A student wrestles with a poem because it echoes her life.
A teacher listens as much as they direct.
Classmates lean on each other, sparked into new understandings.
The image I get isn’t a triangle at all.
It’s a string quartet: violin, violin, viola, cello. No instrument alone makes the music. The beauty lives in relationship, listening, adjusting, responding.
Or maybe it’s more of a spiral, it curls around roles and content and anchors in people.
People-Based Learning maps this same terrain. Knowledge doesn’t travel in straight lines; it moves through the human web. We are all teachers and students, all the time. And when we center people, not just content, we invite inclusivity, durability, emotion, and action into the learning.
Related Recommendation: There is a great course on Coursera called Learning How to Learn, taught by Dr. Barbara Oakley and Dr. Terrence Sejnowski.
4. Two Logics, One Building
Every school houses two worlds:
One, the test-driven classroom with its rows and rubrics.
The other, the humming spaces of orchestra, debate, theater, carpentry, where learning feels urgent and alive.
Sarah’s question was sharp: how do we bring that vitality into the academic core?
PeBL poses the same challenge.
Connection cannot be an elective. It must thread the whole fabric of learning.
This is no different from a city. The main roads are efficient, utilitarian. But the side streets, the markets, murals, conversations spilling out of cafés, are where culture lives.
What would it mean if our “main roads” of schooling carried that same human pulse?
Related Recommendation: Professor Ebony Bridwell-Mitchell shares how leveraging social networks can spark meaningful change, and why schools must embrace the power of human connection to achieve lasting success. Check it out here on Harvard EdCast.
5. Intrapersonal is People-Based
Sarah told me of an English class where the teacher asked students to reflect quietly on love, friendship, and loss, and then to share.

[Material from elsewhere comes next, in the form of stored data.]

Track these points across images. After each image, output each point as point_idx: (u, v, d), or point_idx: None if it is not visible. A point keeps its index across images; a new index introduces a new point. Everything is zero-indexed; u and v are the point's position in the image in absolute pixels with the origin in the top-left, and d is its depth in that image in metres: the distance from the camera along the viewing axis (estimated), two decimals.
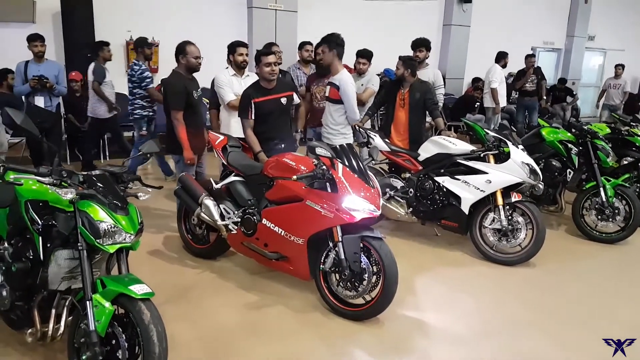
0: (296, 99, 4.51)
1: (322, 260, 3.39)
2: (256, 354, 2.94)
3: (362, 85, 5.63)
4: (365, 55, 5.71)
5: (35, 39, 5.91)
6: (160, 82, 8.18)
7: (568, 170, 5.21)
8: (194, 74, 4.54)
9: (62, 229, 2.49)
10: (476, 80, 11.02)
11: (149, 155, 3.05)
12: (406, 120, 5.19)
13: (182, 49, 4.41)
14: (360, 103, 5.42)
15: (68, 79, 7.13)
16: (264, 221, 3.58)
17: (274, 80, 4.23)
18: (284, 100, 4.24)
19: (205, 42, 4.67)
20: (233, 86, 4.73)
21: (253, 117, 4.18)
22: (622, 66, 11.29)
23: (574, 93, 12.41)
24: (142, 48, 6.22)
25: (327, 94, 4.77)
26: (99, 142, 7.39)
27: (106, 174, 2.66)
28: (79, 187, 2.49)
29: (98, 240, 2.38)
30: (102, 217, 2.41)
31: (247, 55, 4.77)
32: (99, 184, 2.55)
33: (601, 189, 4.89)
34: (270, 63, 4.09)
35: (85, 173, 2.62)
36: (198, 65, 4.44)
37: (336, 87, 4.65)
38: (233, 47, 4.76)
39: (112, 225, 2.42)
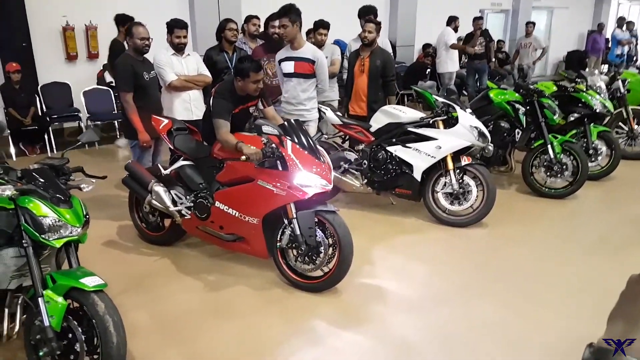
0: (260, 105, 3.95)
1: (278, 238, 3.42)
2: (218, 333, 2.97)
3: (326, 57, 5.59)
4: (326, 26, 5.66)
5: None
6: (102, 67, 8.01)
7: (517, 130, 5.34)
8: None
9: (4, 227, 2.43)
10: (426, 46, 11.08)
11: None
12: (366, 87, 5.16)
13: (129, 30, 4.38)
14: (332, 75, 5.38)
15: (5, 70, 6.83)
16: (217, 204, 3.56)
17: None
18: (252, 110, 3.94)
19: (144, 22, 4.50)
20: (174, 66, 4.62)
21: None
22: (533, 24, 11.05)
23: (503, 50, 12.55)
24: (246, 23, 5.82)
25: (292, 70, 4.63)
26: None
27: (45, 167, 2.59)
28: (17, 183, 2.42)
29: (43, 236, 2.34)
30: (44, 212, 2.36)
31: (184, 37, 4.64)
32: (38, 179, 2.48)
33: (549, 146, 5.04)
34: (259, 80, 3.60)
35: (23, 168, 2.54)
36: (145, 46, 4.39)
37: (310, 62, 4.58)
38: (171, 28, 4.63)
39: (56, 220, 2.38)
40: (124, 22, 5.17)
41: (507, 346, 2.87)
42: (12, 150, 6.87)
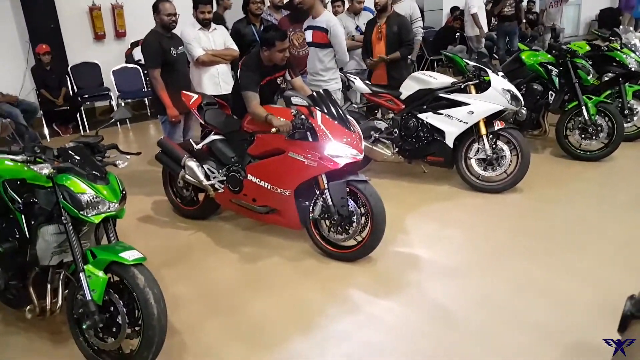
0: (287, 76, 3.90)
1: (311, 209, 3.42)
2: (256, 304, 3.01)
3: (364, 24, 5.50)
4: None
5: None
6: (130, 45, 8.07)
7: (550, 92, 5.18)
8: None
9: (44, 205, 2.48)
10: (454, 9, 10.76)
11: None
12: (384, 54, 5.07)
13: (155, 7, 4.39)
14: None
15: (35, 52, 6.94)
16: (249, 177, 3.57)
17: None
18: (279, 80, 3.92)
19: None
20: (201, 41, 4.61)
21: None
22: None
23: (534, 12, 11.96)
24: None
25: (310, 39, 4.57)
26: None
27: (81, 145, 2.62)
28: (54, 161, 2.45)
29: (81, 212, 2.38)
30: (82, 188, 2.40)
31: (209, 12, 4.63)
32: (75, 156, 2.52)
33: (583, 107, 4.88)
34: (285, 49, 3.56)
35: (59, 147, 2.58)
36: (172, 22, 4.38)
37: (323, 31, 4.47)
38: (195, 3, 4.64)
39: (94, 196, 2.41)
40: None
41: (551, 305, 2.85)
42: (46, 131, 7.04)
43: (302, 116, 3.25)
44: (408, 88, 4.69)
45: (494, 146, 4.34)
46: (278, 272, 3.35)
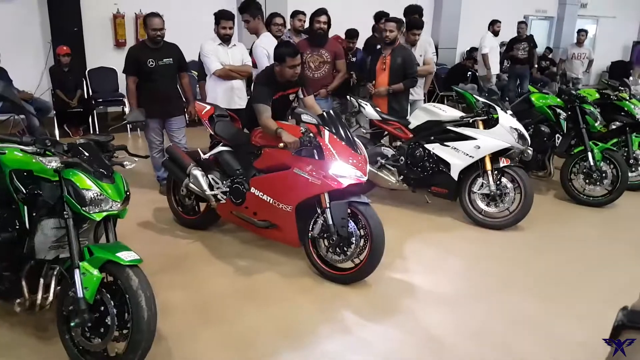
0: (300, 94, 3.95)
1: (310, 227, 3.41)
2: (248, 318, 2.99)
3: (420, 56, 5.59)
4: (416, 25, 5.70)
5: None
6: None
7: (557, 135, 5.22)
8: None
9: (47, 198, 2.48)
10: (473, 50, 10.93)
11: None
12: (387, 85, 5.17)
13: (144, 21, 4.73)
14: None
15: (55, 54, 7.07)
16: (253, 190, 3.59)
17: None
18: (291, 97, 3.93)
19: (191, 11, 4.64)
20: (219, 55, 4.72)
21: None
22: (585, 32, 10.16)
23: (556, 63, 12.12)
24: (292, 19, 5.96)
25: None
26: None
27: (91, 142, 2.65)
28: (63, 155, 2.47)
29: (84, 209, 2.38)
30: (88, 185, 2.40)
31: (230, 28, 4.79)
32: (84, 153, 2.54)
33: (589, 153, 4.90)
34: (295, 65, 3.62)
35: (69, 142, 2.61)
36: (157, 37, 4.66)
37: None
38: (217, 19, 4.81)
39: (98, 194, 2.41)
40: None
41: (543, 342, 2.82)
42: (57, 131, 7.09)
43: (311, 134, 3.29)
44: (417, 118, 4.75)
45: (498, 182, 4.35)
46: (272, 288, 3.34)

It was not an elaborate project, but more a dialogue.
Sometimes, the “people” in People-Based Learning are all the parts of ourselves, in honest conversation with each other.
PeBL names this, too: reflection is not a pause from learning; it is learning. Affect, turning inward, then outward, matters as much as building a house or staging a protest.
It reminded me of Maya Angelou’s line:
“There is no greater agony than bearing an untold story inside you.”
To tell your stories, even in a circle of peers, is to become more human together.
Related Recommendation: Listen to this chapter about storytelling from one of the greatest storytellers of modern times, Will Storr. Chapter 2 of his book How I Write talks about how to tell a story. Fabulous. Check it out.
These five threads highlight a natural bridge.
Deeper Learning locates where authentic, purpose-filled, human-centered learning already thrives, while People-Based Learning makes the human thread explicit and essential across all contexts.